When I was a child I spent a great deal of time at the beach. We would sail in my grandfather’s boat, the “Dixie Flyer” or my parent’s boat, the “La Moette,” to the islands off the Mississippi coast.  Ship Island was where we would go most often. When I need a place to go, when I need to make a mental escape from the world, when I am trying so hard to sleep at night, that is where I go.

I can’t remember the last time I was actually, physically there but I often go there in my mind. And the Ship Island of my mind and heart may or may not be what it was then or what it is now. I only know my reality of it.

I remember playing on the white sand beach for hours on end. I was sun-kissed and happy. My brother and I would dig trenches and have hermit crab races. Of course we would build sandcastles and swim. The water was so clear in those days. We would dive for sand dollars! I remember that.

Sometimes we poured Mountain Dew over the stern of the boat and watch the swarms of catfish the sugary liquid would attract.

Ship Island is unique because in the very middle of the island there is an artesian well with an old pump. After a day of sun and salt, we would run through the sea oats, take turns pumping and allow the fresh, pure water to pour over us. Wonderful!

I recently  took a trip (a mental trip) to Ship Island to see the little girl who was me. I thought I might tell her some things. Instead, she told me.

She runs along the beach, bare feet pound the hard, wet sand. Wet hair slaps her tan shoulders. Her tongue licks the salt and sun from her lips. She runs. She wants to see how fast she can be. Her skinny legs will take her far.  Her skinny legs will move her forward to the future.

But now there is a woman who wants to see her, talk with her and hold her little hands. That woman is me.

“Be kind to yourself,” the little girl tells me. She smiles.  “Look,” she says, “I swam deep as my brother and got these sand dollars.

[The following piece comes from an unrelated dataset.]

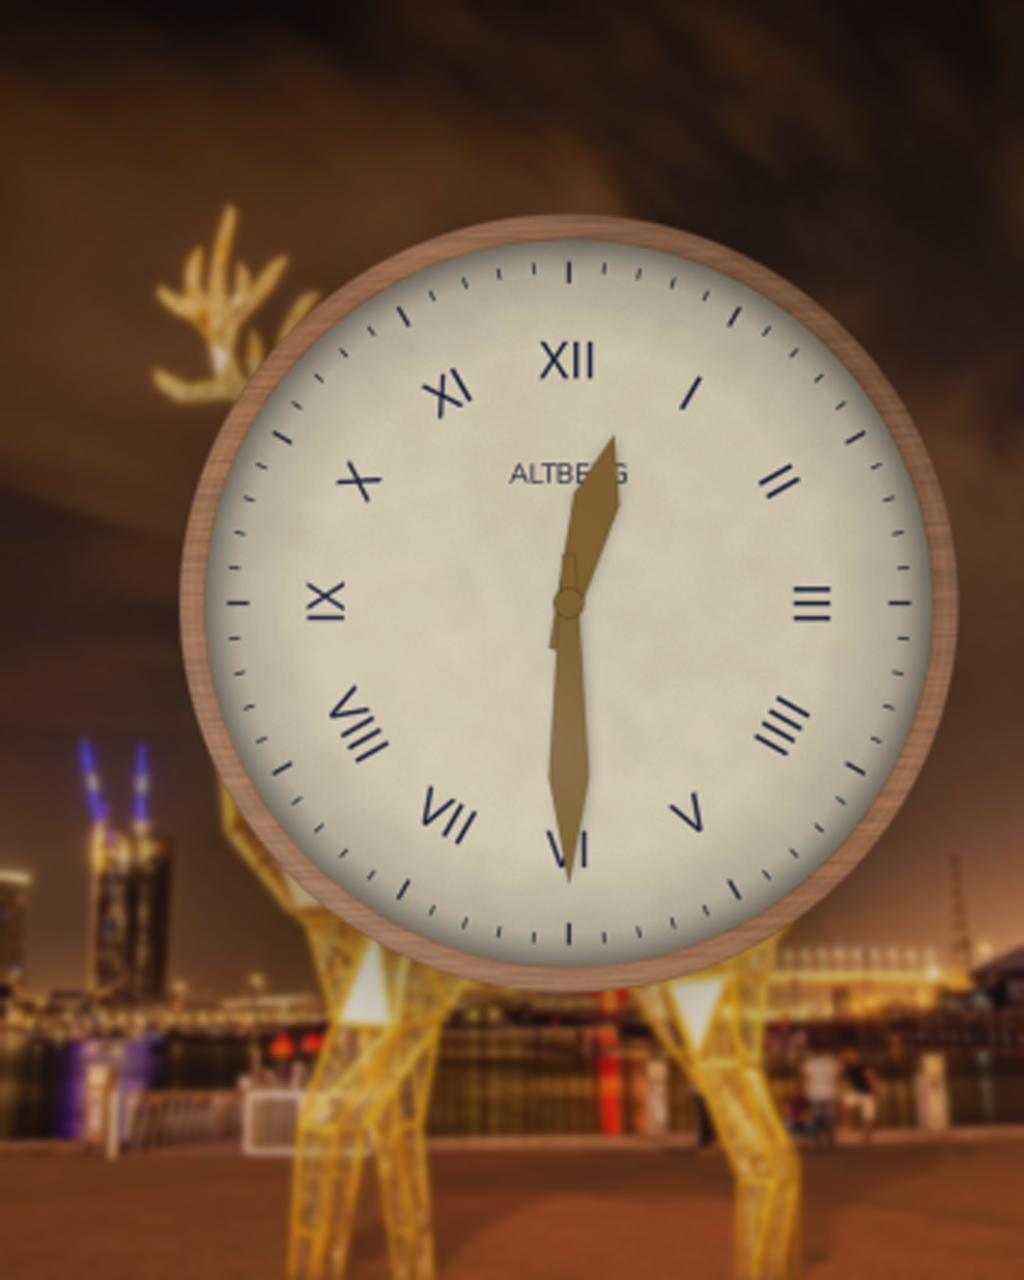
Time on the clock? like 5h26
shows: 12h30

It’s hard to go that deep,” she says, “but this is what you get for it.”

I love that little girl so much.

She’s not surprised or disturbed by my presence. She is quite accepting that I’m there. In fact, she acts like I am always there with her—a companion, of sorts. She is astounding. She flits here and there. Digs in the sand for a while. Runs through the sea oats stopping to watch a flock of seagulls.  She finds a stick to write her name in the sand. My name. She writes it big and proud then adds a heart at the end. Drags the stick. Drops it. Runs, then wades, then swims to the boat for lunch. Sandwiches, Barq’s root beer, cold watermelon. I stand on the beach alone. She looks up and waves.

I have nothing to tell her. Her life will be good and sweet. It will be bitter. She’ll have long stretches of sunny days. She’ll have sadness and anger that seems unending. But the sadness will end to be replaced by more sunshine and calm. Back and forth, her life will go. Like any life. Like everyone to different degrees. That’s ok. She’s telling me the same thing. Be kind to yourself. Smile a lot. Look at the sand dollars and seagulls. Be kind to yourself. Forgive yourself. The rest will follow.

“Be kind to yourself,” she tells me.